Monday, September 12, 2011

Fyodor Dostoevsky

By Peter Leithart. 208 pages. Thomas Nelson Publishers. 2011.

Biographer Peter Leithart uses a fictionalized account, mostly through Fyodor Dostoevsky's reminiscences with an old friend, to portray the life and times of the author of Crime and Punishment.

Leithart does a terrific job fitting Dostoevsky into the intellectual and political currents of his day. He participated in intellectual circles, which occasioned his Siberian imprisonment. Rather than letting this ruin him, Dostoevsky found Christ in Siberia, by reading the New Testament and by observing the humanity of his fellow prisoners.

As one serious limitation, the author fails to portray adequately the Orthodox church, its theology, spiritual practices, and central place in Russian society. He does show how faithful Dostoevsky was to Christ, but fails to show how the great author's spirituality was Orthodox. The Russian soul was indeed Christian, as Leithart observes again and again, but it is a specifically Orthodox soul, which differs substantially from a Calvinist spirituality.

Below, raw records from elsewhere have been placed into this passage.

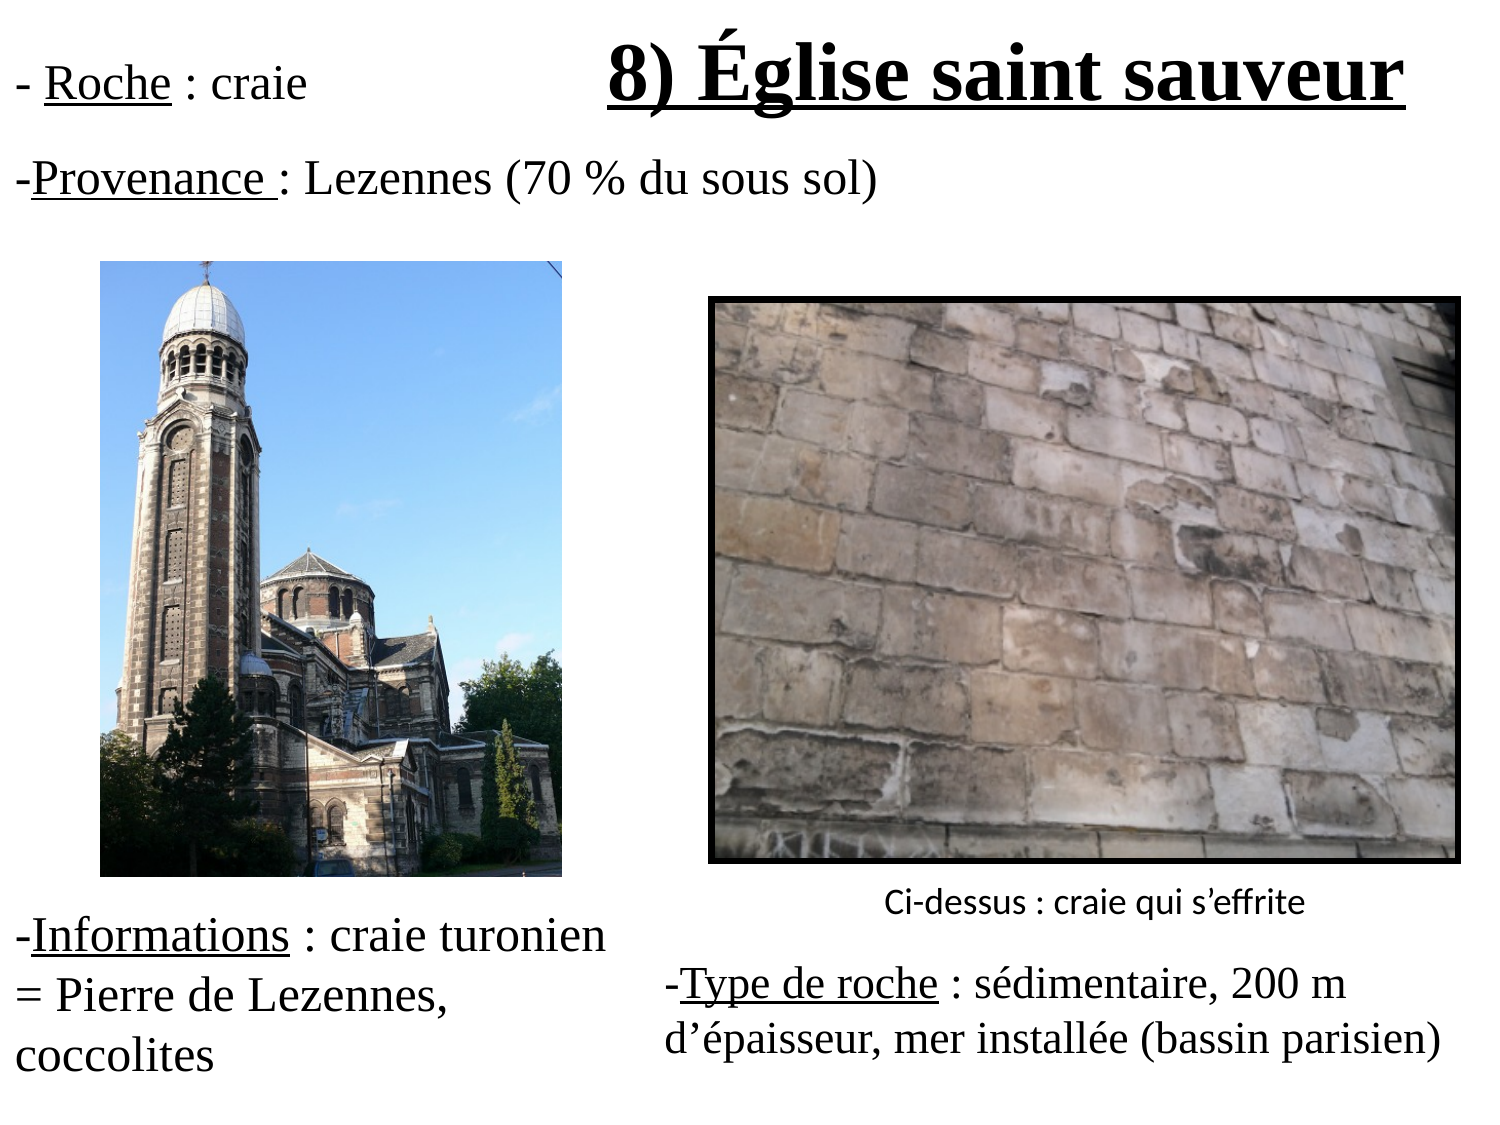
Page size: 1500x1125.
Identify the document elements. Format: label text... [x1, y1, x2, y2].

picture [714, 302, 1455, 858]
list -Informations : craie turonien = Pierre de Lezennes, coccolites [0, 804, 626, 1112]
text_box -Type de roche : sédimentaire, 200 m d’épaisseur, mer installée (bassin parisien) [649, 945, 1477, 1070]
picture [100, 261, 562, 877]
text_box -Provenance : Lezennes (70 % du sous sol) [0, 137, 975, 213]
title 8) Église saint sauveur [513, 9, 1500, 198]
text_box Ci-dessus : craie qui s’effrite [690, 869, 1500, 930]
text_box - Roche : craie [0, 42, 615, 118]
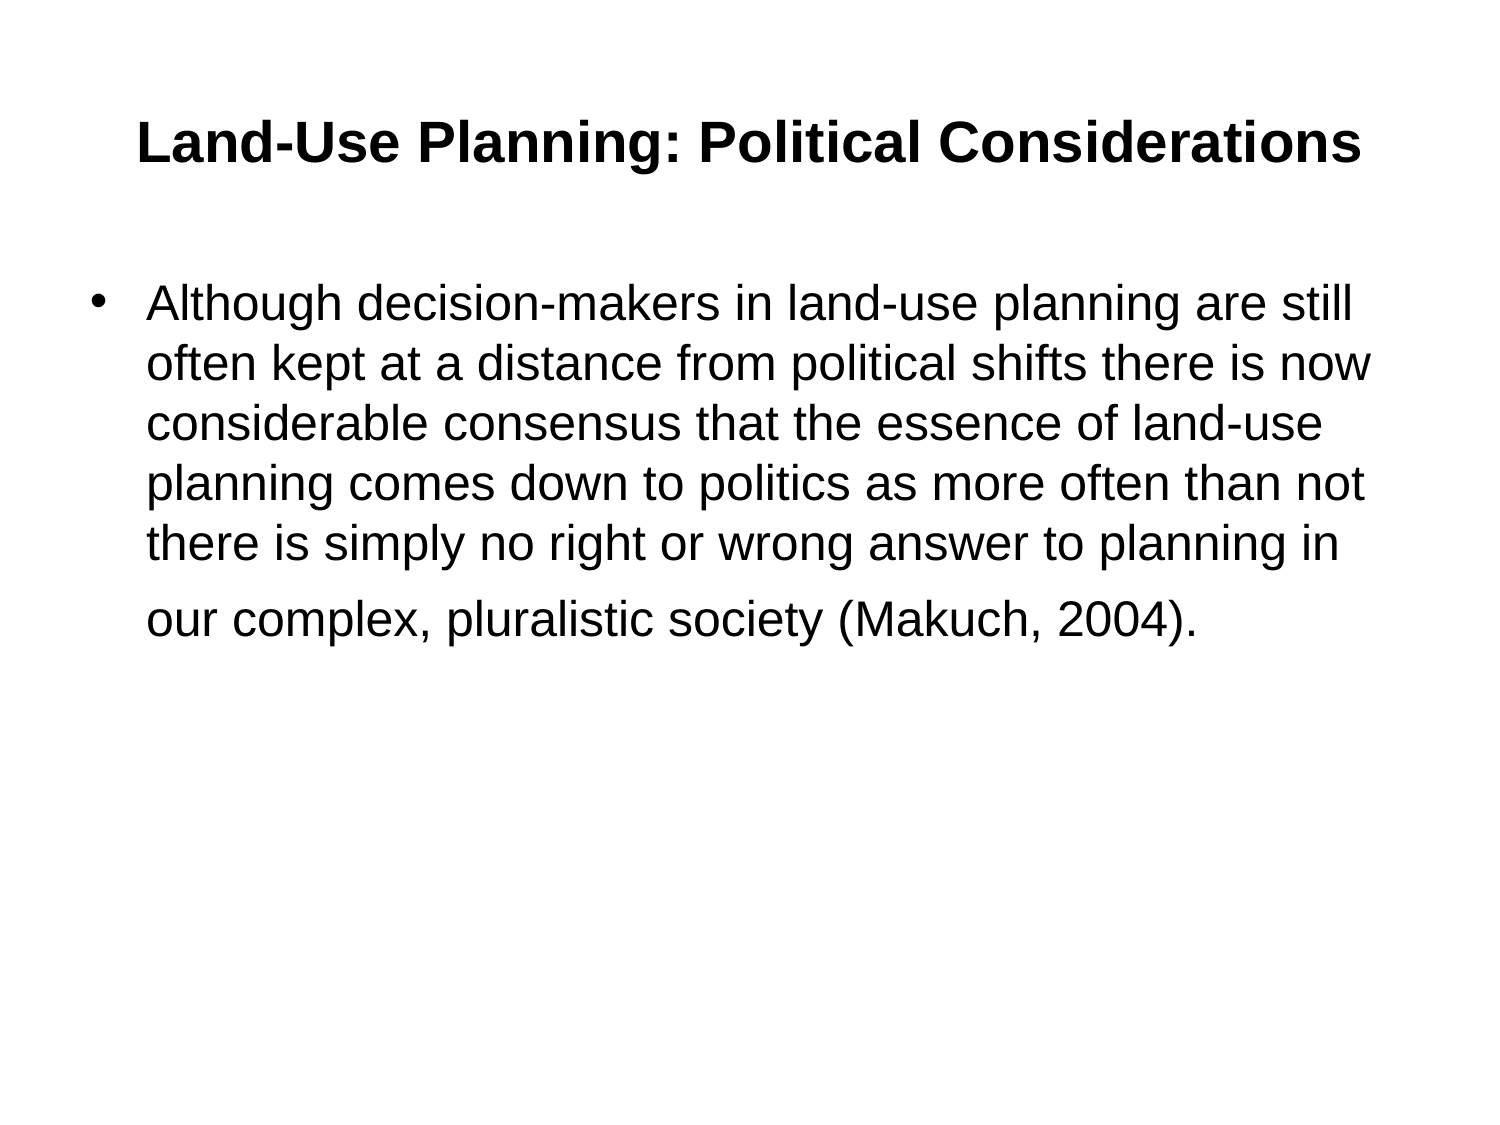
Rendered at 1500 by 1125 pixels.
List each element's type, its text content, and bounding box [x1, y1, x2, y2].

list Although decision-makers in land-use planning are still often kept at a distance from political shifts there is now considerable consensus that the essence of land-use planning comes down to politics as more often than not there is simply no right or wrong answer to planning in our complex, pluralistic society (Makuch, 2004). [75, 262, 1426, 1005]
title Land-Use Planning: Political Considerations [75, 45, 1426, 233]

The biography succeeds at showing the everyday character of Dostoevsky, including his irritability, stubbornness, gambling and money problems, and fights with wives and mistresses. Yet he was generous to a fault, especially with relatives who took advantage of him, and held many great ideals.

For the famous writer, it all came down to Christ, and how the Lord, having redeemed Russia, would use his country to save the world.